How many lines in the records contain the word "Avenue"? Reply with the number alone.

Supplied records:
──────

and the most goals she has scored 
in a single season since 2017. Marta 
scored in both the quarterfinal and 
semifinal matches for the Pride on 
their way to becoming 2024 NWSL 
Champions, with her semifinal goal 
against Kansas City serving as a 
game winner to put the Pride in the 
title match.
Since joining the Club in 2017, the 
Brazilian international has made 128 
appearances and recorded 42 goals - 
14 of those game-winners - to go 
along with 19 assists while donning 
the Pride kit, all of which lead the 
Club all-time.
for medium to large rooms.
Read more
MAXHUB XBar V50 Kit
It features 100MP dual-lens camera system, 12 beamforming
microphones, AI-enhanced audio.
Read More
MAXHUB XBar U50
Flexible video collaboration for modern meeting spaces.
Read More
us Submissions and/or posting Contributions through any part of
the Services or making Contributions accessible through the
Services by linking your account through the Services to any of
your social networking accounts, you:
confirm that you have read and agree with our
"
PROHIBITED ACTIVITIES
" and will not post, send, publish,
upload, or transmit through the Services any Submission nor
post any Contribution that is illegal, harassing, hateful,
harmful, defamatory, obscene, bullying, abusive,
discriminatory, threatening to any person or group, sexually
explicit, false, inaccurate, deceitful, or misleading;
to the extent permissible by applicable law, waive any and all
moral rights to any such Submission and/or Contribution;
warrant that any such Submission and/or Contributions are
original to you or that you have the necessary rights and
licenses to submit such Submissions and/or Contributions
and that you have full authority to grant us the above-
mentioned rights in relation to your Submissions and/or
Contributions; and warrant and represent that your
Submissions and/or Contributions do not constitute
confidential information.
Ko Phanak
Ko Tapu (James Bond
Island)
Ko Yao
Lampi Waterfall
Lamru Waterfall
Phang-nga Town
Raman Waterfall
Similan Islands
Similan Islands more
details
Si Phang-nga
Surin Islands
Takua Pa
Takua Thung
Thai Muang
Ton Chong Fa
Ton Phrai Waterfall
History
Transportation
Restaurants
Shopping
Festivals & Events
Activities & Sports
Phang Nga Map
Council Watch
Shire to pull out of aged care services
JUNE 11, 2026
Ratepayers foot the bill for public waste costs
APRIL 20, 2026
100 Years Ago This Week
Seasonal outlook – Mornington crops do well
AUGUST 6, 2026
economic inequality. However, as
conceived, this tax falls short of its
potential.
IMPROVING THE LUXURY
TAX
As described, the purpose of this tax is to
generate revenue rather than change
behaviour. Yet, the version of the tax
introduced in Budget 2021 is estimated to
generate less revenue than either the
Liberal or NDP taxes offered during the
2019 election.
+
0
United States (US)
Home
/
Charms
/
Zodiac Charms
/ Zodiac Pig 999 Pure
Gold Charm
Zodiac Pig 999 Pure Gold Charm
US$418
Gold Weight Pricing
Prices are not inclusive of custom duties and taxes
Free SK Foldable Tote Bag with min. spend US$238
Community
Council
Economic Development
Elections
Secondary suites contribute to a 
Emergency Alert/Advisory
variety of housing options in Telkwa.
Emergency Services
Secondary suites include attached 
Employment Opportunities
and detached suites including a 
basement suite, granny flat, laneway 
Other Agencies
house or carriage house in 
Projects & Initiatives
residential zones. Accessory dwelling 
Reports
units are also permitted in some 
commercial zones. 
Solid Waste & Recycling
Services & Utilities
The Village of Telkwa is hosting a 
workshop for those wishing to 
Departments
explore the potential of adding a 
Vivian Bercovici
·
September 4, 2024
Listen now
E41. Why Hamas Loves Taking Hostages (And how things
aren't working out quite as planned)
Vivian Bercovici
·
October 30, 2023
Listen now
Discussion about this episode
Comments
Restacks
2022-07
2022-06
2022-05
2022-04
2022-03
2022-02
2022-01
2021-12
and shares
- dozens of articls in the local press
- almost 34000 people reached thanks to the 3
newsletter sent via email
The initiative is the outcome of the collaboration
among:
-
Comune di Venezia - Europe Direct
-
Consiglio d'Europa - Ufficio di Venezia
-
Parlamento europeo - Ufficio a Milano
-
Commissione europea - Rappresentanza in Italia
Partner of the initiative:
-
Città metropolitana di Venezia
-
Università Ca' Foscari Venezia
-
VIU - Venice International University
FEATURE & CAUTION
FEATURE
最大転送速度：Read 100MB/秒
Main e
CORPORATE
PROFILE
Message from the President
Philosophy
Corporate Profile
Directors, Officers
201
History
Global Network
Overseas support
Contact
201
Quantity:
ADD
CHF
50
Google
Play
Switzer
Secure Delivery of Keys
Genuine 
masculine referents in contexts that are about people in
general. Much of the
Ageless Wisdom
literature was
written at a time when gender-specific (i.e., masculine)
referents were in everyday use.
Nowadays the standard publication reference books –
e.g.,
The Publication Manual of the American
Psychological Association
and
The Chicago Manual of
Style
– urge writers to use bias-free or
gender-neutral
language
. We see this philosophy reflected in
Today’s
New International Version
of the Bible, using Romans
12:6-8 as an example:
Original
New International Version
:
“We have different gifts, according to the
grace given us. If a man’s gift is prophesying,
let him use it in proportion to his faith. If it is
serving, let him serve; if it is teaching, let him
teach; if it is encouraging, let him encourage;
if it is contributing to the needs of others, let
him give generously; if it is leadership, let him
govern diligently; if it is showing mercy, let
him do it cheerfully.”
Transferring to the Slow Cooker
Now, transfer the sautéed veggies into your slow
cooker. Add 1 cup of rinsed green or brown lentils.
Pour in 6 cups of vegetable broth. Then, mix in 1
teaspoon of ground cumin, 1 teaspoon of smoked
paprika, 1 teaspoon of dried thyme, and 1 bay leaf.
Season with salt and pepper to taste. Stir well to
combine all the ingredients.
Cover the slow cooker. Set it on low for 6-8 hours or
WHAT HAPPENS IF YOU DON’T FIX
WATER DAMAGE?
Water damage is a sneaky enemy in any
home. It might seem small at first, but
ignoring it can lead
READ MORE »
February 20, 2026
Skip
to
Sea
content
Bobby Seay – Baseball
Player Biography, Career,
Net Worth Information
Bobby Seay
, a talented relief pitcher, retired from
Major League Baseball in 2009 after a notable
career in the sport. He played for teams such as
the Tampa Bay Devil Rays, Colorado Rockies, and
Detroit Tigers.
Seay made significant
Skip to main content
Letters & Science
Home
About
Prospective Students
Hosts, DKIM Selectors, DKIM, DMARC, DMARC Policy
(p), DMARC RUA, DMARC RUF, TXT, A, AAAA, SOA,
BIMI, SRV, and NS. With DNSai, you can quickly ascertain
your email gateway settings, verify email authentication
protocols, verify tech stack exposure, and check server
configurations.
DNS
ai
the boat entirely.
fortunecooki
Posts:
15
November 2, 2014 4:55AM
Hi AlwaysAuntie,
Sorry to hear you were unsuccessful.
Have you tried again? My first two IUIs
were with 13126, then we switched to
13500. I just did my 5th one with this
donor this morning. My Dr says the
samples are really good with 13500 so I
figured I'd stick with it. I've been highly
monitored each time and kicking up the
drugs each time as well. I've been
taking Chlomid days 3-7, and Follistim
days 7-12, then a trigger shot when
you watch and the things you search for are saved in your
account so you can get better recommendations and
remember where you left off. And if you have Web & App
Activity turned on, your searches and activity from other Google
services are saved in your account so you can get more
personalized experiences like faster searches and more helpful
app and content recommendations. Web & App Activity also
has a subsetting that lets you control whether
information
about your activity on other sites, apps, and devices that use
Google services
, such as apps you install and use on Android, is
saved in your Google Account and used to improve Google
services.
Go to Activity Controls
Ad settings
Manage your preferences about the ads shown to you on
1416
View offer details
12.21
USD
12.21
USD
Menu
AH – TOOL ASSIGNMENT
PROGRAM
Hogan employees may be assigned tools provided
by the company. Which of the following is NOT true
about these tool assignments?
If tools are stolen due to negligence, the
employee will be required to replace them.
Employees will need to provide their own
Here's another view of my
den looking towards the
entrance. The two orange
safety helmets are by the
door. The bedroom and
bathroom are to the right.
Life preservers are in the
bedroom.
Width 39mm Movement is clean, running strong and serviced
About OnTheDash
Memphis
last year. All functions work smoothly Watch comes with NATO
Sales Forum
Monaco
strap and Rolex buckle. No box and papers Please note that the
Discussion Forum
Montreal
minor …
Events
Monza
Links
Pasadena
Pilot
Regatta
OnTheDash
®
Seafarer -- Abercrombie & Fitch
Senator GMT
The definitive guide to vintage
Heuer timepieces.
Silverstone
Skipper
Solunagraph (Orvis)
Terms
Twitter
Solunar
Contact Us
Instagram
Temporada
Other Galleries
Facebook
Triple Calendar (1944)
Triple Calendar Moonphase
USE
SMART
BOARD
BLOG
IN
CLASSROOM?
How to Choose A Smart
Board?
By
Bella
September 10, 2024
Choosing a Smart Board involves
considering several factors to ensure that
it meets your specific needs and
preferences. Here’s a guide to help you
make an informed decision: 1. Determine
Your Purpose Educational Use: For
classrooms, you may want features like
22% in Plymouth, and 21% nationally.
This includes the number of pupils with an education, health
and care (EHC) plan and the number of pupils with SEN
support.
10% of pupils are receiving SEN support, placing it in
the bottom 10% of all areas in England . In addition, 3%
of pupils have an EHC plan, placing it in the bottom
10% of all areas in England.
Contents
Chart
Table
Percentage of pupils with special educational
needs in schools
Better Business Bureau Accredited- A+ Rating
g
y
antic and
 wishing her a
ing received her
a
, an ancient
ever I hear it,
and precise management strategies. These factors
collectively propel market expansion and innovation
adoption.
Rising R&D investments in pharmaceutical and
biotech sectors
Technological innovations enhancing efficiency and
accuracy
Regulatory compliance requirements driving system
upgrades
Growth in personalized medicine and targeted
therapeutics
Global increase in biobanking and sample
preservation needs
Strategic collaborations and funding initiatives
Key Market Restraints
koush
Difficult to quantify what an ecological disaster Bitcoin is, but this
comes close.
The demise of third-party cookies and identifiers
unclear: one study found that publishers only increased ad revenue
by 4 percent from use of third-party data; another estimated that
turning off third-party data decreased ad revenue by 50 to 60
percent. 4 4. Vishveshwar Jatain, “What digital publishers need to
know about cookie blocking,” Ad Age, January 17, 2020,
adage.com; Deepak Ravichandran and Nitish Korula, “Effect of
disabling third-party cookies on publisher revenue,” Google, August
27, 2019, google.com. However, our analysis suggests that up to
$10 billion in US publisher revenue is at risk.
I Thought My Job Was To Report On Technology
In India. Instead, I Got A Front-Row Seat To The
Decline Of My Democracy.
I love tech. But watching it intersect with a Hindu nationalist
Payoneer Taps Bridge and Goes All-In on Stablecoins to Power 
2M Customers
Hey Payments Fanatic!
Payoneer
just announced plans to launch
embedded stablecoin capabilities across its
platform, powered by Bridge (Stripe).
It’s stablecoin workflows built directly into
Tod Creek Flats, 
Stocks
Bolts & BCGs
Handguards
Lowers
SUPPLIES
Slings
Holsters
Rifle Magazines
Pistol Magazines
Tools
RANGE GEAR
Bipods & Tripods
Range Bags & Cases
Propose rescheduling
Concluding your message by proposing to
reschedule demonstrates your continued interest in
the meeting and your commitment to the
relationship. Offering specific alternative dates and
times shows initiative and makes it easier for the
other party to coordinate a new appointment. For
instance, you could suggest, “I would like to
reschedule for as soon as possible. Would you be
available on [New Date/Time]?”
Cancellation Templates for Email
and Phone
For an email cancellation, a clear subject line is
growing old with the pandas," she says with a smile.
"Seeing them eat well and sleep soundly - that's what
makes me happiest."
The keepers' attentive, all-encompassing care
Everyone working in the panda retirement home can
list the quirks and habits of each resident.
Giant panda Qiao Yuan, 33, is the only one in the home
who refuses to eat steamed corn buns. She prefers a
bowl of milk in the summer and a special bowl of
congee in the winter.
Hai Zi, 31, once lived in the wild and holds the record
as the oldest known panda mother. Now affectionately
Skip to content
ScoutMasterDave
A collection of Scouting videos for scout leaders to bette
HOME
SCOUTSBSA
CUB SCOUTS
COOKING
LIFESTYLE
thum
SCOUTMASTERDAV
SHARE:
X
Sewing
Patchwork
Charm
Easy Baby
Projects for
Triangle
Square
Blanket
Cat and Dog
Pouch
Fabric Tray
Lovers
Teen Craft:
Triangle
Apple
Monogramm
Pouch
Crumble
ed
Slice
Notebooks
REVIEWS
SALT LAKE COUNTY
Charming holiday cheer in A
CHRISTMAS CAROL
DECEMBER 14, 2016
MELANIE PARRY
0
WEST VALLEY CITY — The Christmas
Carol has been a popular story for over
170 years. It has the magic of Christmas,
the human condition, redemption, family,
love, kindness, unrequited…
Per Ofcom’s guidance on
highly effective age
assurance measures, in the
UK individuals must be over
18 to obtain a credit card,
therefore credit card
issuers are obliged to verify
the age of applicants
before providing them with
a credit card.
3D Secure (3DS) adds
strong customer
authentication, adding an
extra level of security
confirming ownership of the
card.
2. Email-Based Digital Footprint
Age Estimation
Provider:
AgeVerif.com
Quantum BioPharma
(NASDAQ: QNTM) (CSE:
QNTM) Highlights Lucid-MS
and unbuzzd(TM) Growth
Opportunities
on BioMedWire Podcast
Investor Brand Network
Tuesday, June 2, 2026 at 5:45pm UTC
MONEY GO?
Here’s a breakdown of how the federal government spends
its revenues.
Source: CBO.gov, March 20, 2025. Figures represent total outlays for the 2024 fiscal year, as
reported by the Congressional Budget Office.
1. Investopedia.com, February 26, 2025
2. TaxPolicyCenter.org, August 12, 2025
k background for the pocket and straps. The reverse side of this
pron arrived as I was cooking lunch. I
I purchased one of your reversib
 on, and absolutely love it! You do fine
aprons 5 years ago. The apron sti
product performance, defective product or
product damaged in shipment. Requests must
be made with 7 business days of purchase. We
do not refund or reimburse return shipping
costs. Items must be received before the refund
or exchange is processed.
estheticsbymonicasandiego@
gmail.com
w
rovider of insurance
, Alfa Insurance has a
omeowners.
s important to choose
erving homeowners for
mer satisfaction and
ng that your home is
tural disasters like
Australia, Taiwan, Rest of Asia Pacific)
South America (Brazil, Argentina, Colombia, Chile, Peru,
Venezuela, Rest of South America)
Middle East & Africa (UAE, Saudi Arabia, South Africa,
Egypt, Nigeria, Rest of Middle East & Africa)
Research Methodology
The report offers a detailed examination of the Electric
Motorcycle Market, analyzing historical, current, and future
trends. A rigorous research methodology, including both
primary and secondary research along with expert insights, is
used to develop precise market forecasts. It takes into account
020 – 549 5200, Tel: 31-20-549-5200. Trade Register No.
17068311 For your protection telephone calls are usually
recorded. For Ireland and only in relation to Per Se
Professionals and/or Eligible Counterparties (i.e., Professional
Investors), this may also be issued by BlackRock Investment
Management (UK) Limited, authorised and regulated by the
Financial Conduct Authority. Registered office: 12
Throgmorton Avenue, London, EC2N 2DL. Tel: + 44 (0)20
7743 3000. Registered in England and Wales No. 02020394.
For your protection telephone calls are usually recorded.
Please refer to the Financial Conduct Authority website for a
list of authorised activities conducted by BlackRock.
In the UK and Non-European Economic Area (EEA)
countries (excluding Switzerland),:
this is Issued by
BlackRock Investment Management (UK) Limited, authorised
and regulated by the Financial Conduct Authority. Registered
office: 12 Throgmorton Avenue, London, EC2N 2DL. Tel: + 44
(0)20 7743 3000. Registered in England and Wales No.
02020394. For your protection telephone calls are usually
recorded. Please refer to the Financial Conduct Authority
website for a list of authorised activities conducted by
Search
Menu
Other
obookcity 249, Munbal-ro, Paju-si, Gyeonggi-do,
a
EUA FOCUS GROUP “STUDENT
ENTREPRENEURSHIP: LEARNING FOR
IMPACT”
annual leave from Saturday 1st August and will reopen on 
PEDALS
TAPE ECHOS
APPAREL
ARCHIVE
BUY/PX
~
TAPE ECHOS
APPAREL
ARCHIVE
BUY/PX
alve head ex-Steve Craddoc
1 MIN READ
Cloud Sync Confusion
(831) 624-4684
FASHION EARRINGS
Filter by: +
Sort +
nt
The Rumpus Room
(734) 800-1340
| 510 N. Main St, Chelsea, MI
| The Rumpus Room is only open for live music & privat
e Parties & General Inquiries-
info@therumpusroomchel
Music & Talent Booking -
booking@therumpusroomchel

──────

Written response: 2